Anyway you look at it, 2008 resulted in a de facto devaluation of the dollar against gold.
Yes, but then you have to explain the revaluation of the dollar against gold soon thereafter. I don't deny that the dollar was losing to gold in 2009-2011, but it was based on the expectations of the likely (or not so likely) collapse of the dollar system in the coming years rather than on reality. For example, there was no price hyperinflation or anything close to what can be loosely called that. When these expectations didn't come true, the speculative rise of gold mostly retrieved back to the baseline. In other words, it turned out to be only a temporary devaluation.
I try not to speculate on the precise cause of each price movement, at least in this kind of discussion.
In the 70s, gold went from $35/oz (a price set in 1934) to $800 around 1980, and then back down to the $300 level and basically stayed flat. In the mid 2000s, gold went eventually to the $2000 level, and then back down to the $1000 level in early to mid-2010s, and basically stayed flat.
We see a pattern. Gold basically holds flat most of the time, except for step-wise movements up ($35 to $300 to $1000.) But each step up, or devaluation of the dollar, is accompanied by a big overshoot, followed by a big drop.
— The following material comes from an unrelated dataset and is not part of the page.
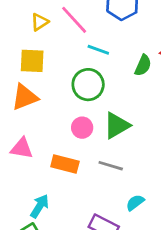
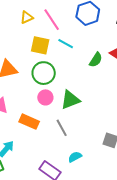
yellow square: (32, 61) -> (40, 45), moved
green circle: (88, 85) -> (44, 73), moved
gray line: (111, 166) -> (62, 128), turned 36

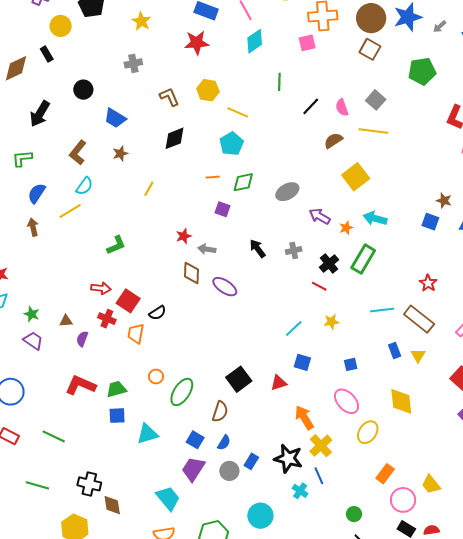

This overshoot-and-drop pattern also seems to hold with Bitcoin (and even more so with altcoins.)
Over the decades, we can formulate a theory *based on these numbers alone* that the dollar is essentially continuously devalued against gold, when the noise is taken out. (And I won't explicitly speculate as to why the noise is there!)
(BTW, we have to look at the pure price of gold in dollars, not 'inflation adjusted dollars,' as you call them. If there's such an asset as inflation adjusted dollars, please let me know and I would love to own it!)